Passage: Begin

In [1]:
# imports

import pandas as pd
import numpy as np
from numpy import array
import matplotlib.pyplot as plt
import datetime
import itertools
import random
import time

import pmdarima as pm

from sklearn.preprocessing import MinMaxScaler
from sklearn.preprocessing import MinMaxScaler

from keras.models import Sequential
from keras.layers import Dense, Dropout, LSTM, RepeatVector, TimeDistributed

import warnings
warnings.filterwarnings("ignore")

Using TensorFlow backend.


In [2]:
'''
This method is specific function for this utility. It collects the data and preprocesses it.
'''
def get_data():
    
    # loading the data from csv files.
    nestle_stock_data = pd.read_csv('NSRGY.csv')
    danone_stock_data = pd.read_csv('DANOY.csv')
    milk_price = pd.read_csv('Class_III_Milk.csv')
    
    # bringing date into correct date type
    nestle_stock_data['Date'] =  pd.to_datetime(nestle_stock_data['Date'], format='%Y-%m-%d')
    danone_stock_data['Date'] =  pd.to_datetime(danone_stock_data['Date'], format='%Y-%m-%d')
    milk_price['Date'] =  pd.to_datetime(milk_price['Date'], format='%b %d, %Y')
    
    valid_dates = nestle_stock_data['Date'].tolist()
    
    # Converting the volume column of class III milk price into numerical data type
    milk_price['Vol.'] = milk_price['Vol.'].str.replace('K', '')
    milk_price['Vol.'] = milk_price['Vol.'].astype('float64')
    milk_price['Vol.'] = milk_price['Vol.'] * 1000
    
    milk_price = milk_price.iloc[::-1]
    
    # Creating farmers data
    volume_of_milk_sold_in_lbs = [random.randint(5000,11000) for _ in range(5000*len(valid_dates))]
    price_received_per_lbs = [random.randint(1250, 1750)/100 for _ in range(5000*len(valid_dates))]
    date_list_users = valid_dates * 5000
    farmer_ids = list(itertools.chain.from_iterable(itertools.repeat(x, len(valid_dates)) for x in range(1,5001)))
    
    users = pd.DataFrame(list(zip(farmer_ids, date_list_users, volume_of_milk_sold_in_lbs, price_received_per_lbs)), 
                         columns=['farmer_id', 'date', 'volume_of_milk_sold_by_farmers', 'milk_price_received_by_farmers']) 
    
    milk_price.set_index('Date', inplace=True)
    nestle_stock_data.set_index('Date', inplace= True)
    danone_stock_data.set_index('Date',inplace=True)
    
    return nestle_stock_data, danone_stock_data, milk_price, users

In [3]:
'''
Converts historical data into LSTM expected inputs and outputs formats
'''
def input_formater(model_type, data, n_input, n_out=21):
    '''
    model_type --> Type of model: simple(i.e. vanilla) or Encoder-Decoder Univariate or Multivariate
    data --> input data for formatting
    n_input --> number of prior inputs used
    n_out --> number of predictions we are going to make (By default = 21, average business days in a month)
    '''
    
    X, y = list(), list()

Passage: End
The data: Begin

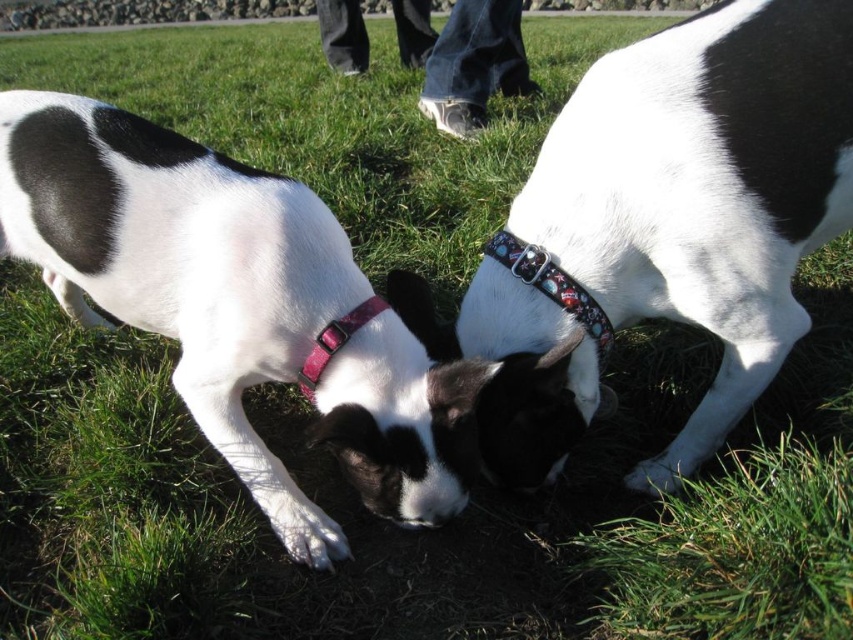
You are a drone operator trying to capture a photo of the two dogs. You need to position your drone so that the dog at point (749, 403) and the dog at point (329, 218) are both visible in the frame. Based on their positions, which dog is closer to the drone when it is directly above the paved path?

The data: End

- **Questions on the material**
a - Can you repeat a stretch of the notebook code word for word, starting at the words "milk_price = pd.read_csv('Class_III_Milk.csv')" and stopping after "valid_dates = nestle_stock_data['Date'].tolist()"?
b - In the notebook code, why does the input_formater function give n_out a default value of 21?

- **Task solutions**
a -
milk_price = pd.read_csv('Class_III_Milk.csv')
    
    # bringing date into correct date type
    nestle_stock_data['Date'] =  pd.to_datetime(nestle_stock_data['Date'], format='%Y-%m-%d')
    danone_stock_data['Date'] =  pd.to_datetime(danone_stock_data['Date'], format='%Y-%m-%d')
    milk_price['Date'] =  pd.to_datetime(milk_price['Date'], format='%b %d, %Y')
    
    valid_dates = nestle_stock_data['Date'].tolist()

b - n_out is the number of predictions the model will make. Its default is 21 because that is the average number of business days in a month.